Les filtres profonds et les échos sans fin emportent la performance d’Aya Nakamura loin des préjugés zumbesques que peut avoir le grand public concernant sa musique. Ces expérimentations se terminent sur un très bon “Deep Inside” qui paraît se tenir au bord du précipice, avec une caisse de résonance infinie.
Enfin, la rencontre plus rap se concrétise avec SCH, et c’est ainsi presque un nouveau groupe qui se forme sur “HS”. Tout paraît naturel, instinctif et facile, ouvrant aussi de nouveaux horizons pour Hamza dans un milieu purement rap.
En utilisant les bulles hallucinées d’artistes comme Kodak Black, Gunna ou Playboi Carti pour fabriquer son propre savon, Hamza crée aussi des flows inédits. Il excelle notamment sur “Gynéco” et “Meilleur” pour atteindre la folie communicative de “Jodeci Mob”.

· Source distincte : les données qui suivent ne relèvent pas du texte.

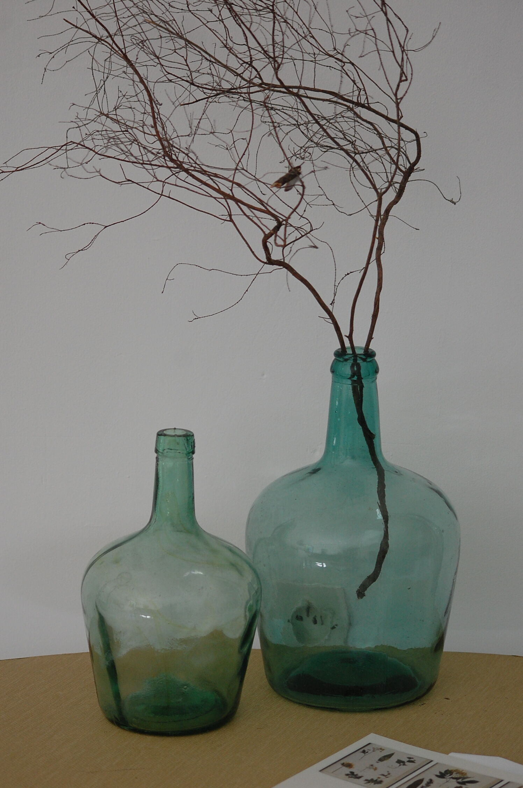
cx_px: 262
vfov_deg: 16.7
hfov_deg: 11.1
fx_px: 2690
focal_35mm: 123
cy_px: 394
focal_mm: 82
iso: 640
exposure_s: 1/125
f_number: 4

Tous les détails et l’ambition de Paradise peuvent se résumer avec le morceau “50x”. Produit par Hamza lui-même, ce petit bijou est un hit en puissance. Son piano virevolte et convoque chants d’oiseaux exotiques ponctués de la voix de James Brown. Sans trop en faire, Hamza semble toucher du bout du doigt ce fameux paradis musical, la tête dans les nuages, entre les anges et les colibris multicolores.
Paradise est un album de plongée euphorique sans fin. Il paraît qu’avec la pression et le manque d’oxygène, les plongeurs en route vers les abysses sentent un instant de plénitude avant la fin. Hamza est peut-être le véritable Jean-Marc Barr de notre génération : sur Paradise, il a visiblement décidé de partir vivre avec les dauphins. “Henny me noie.”